Extracted page text data:
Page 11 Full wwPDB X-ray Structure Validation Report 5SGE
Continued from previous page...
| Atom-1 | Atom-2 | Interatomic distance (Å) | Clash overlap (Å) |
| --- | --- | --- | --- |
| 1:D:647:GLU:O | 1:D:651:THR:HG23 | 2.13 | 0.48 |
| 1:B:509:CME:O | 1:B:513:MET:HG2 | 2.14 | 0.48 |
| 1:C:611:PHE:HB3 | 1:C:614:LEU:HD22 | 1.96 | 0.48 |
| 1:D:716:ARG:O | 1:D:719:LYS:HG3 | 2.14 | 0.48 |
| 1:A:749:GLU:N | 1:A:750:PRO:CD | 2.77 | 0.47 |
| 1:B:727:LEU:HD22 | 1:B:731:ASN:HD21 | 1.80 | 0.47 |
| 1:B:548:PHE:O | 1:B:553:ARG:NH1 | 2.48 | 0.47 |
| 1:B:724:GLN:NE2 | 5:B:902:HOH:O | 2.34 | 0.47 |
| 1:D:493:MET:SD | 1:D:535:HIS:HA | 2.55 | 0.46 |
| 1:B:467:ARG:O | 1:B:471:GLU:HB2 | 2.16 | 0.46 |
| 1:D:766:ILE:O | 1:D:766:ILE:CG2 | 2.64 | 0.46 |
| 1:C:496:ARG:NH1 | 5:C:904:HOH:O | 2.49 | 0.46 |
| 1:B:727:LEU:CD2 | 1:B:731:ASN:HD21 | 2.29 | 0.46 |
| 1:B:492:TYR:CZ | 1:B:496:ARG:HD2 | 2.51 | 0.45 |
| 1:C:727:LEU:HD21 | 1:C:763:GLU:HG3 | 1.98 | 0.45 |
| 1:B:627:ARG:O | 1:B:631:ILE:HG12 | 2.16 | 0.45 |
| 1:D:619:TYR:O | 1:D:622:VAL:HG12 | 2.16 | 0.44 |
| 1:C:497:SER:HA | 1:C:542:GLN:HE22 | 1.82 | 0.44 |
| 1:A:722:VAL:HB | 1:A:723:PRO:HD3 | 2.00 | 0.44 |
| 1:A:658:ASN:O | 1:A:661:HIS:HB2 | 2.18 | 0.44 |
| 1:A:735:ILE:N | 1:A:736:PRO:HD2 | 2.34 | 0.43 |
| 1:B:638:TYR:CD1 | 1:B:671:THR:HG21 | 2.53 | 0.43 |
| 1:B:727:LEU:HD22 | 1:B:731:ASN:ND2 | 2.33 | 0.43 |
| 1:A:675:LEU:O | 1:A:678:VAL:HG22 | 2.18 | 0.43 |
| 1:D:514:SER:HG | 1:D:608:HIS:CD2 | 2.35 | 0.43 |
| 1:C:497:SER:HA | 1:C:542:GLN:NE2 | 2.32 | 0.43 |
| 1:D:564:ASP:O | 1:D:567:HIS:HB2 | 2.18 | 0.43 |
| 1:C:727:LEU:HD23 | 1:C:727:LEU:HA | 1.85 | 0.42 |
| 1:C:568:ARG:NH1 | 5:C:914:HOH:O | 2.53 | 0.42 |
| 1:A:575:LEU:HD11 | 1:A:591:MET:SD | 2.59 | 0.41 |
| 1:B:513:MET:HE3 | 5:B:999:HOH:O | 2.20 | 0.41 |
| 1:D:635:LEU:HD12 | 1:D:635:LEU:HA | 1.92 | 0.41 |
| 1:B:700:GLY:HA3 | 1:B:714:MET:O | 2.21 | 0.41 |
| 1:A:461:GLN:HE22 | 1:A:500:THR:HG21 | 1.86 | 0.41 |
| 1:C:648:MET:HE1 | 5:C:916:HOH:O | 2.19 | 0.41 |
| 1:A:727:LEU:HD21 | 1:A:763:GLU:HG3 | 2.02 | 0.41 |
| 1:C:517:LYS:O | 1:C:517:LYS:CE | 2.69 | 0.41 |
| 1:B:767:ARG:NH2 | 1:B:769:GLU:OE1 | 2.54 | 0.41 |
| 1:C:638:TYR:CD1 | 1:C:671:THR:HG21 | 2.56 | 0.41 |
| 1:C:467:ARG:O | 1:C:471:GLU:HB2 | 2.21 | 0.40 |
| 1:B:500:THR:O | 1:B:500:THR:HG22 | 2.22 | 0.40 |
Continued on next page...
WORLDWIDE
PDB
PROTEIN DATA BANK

*TASK ITEM*. Repeat every record exactly, so that nothing is lost or altered.

*THE COMPLETED TASK*.
Page 11 Full wwPDB X-ray Structure Validation Report 5SGE
Continued from previous page...
| Atom-1 | Atom-2 | Interatomic distance (Å) | Clash overlap (Å) |
| --- | --- | --- | --- |
| 1:D:647:GLU:O | 1:D:651:THR:HG23 | 2.13 | 0.48 |
| 1:B:509:CME:O | 1:B:513:MET:HG2 | 2.14 | 0.48 |
| 1:C:611:PHE:HB3 | 1:C:614:LEU:HD22 | 1.96 | 0.48 |
| 1:D:716:ARG:O | 1:D:719:LYS:HG3 | 2.14 | 0.48 |
| 1:A:749:GLU:N | 1:A:750:PRO:CD | 2.77 | 0.47 |
| 1:B:727:LEU:HD22 | 1:B:731:ASN:HD21 | 1.80 | 0.47 |
| 1:B:548:PHE:O | 1:B:553:ARG:NH1 | 2.48 | 0.47 |
| 1:B:724:GLN:NE2 | 5:B:902:HOH:O | 2.34 | 0.47 |
| 1:D:493:MET:SD | 1:D:535:HIS:HA | 2.55 | 0.46 |
| 1:B:467:ARG:O | 1:B:471:GLU:HB2 | 2.16 | 0.46 |
| 1:D:766:ILE:O | 1:D:766:ILE:CG2 | 2.64 | 0.46 |
| 1:C:496:ARG:NH1 | 5:C:904:HOH:O | 2.49 | 0.46 |
| 1:B:727:LEU:CD2 | 1:B:731:ASN:HD21 | 2.29 | 0.46 |
| 1:B:492:TYR:CZ | 1:B:496:ARG:HD2 | 2.51 | 0.45 |
| 1:C:727:LEU:HD21 | 1:C:763:GLU:HG3 | 1.98 | 0.45 |
| 1:B:627:ARG:O | 1:B:631:ILE:HG12 | 2.16 | 0.45 |
| 1:D:619:TYR:O | 1:D:622:VAL:HG12 | 2.16 | 0.44 |
| 1:C:497:SER:HA | 1:C:542:GLN:HE22 | 1.82 | 0.44 |
| 1:A:722:VAL:HB | 1:A:723:PRO:HD3 | 2.00 | 0.44 |
| 1:A:658:ASN:O | 1:A:661:HIS:HB2 | 2.18 | 0.44 |
| 1:A:735:ILE:N | 1:A:736:PRO:HD2 | 2.34 | 0.43 |
| 1:B:638:TYR:CD1 | 1:B:671:THR:HG21 | 2.53 | 0.43 |
| 1:B:727:LEU:HD22 | 1:B:731:ASN:ND2 | 2.33 | 0.43 |
| 1:A:675:LEU:O | 1:A:678:VAL:HG22 | 2.18 | 0.43 |
| 1:D:514:SER:HG | 1:D:608:HIS:CD2 | 2.35 | 0.43 |
| 1:C:497:SER:HA | 1:C:542:GLN:NE2 | 2.32 | 0.43 |
| 1:D:564:ASP:O | 1:D:567:HIS:HB2 | 2.18 | 0.43 |
| 1:C:727:LEU:HD23 | 1:C:727:LEU:HA | 1.85 | 0.42 |
| 1:C:568:ARG:NH1 | 5:C:914:HOH:O | 2.53 | 0.42 |
| 1:A:575:LEU:HD11 | 1:A:591:MET:SD | 2.59 | 0.41 |
| 1:B:513:MET:HE3 | 5:B:999:HOH:O | 2.20 | 0.41 |
| 1:D:635:LEU:HD12 | 1:D:635:LEU:HA | 1.92 | 0.41 |
| 1:B:700:GLY:HA3 | 1:B:714:MET:O | 2.21 | 0.41 |
| 1:A:461:GLN:HE22 | 1:A:500:THR:HG21 | 1.86 | 0.41 |
| 1:C:648:MET:HE1 | 5:C:916:HOH:O | 2.19 | 0.41 |
| 1:A:727:LEU:HD21 | 1:A:763:GLU:HG3 | 2.02 | 0.41 |
| 1:C:517:LYS:O | 1:C:517:LYS:CE | 2.69 | 0.41 |
| 1:B:767:ARG:NH2 | 1:B:769:GLU:OE1 | 2.54 | 0.41 |
| 1:C:638:TYR:CD1 | 1:C:671:THR:HG21 | 2.56 | 0.41 |
| 1:C:467:ARG:O | 1:C:471:GLU:HB2 | 2.21 | 0.40 |
| 1:B:500:THR:O | 1:B:500:THR:HG22 | 2.22 | 0.40 |
Continued on next page...
WORLDWIDE
PDB
PROTEIN DATA BANK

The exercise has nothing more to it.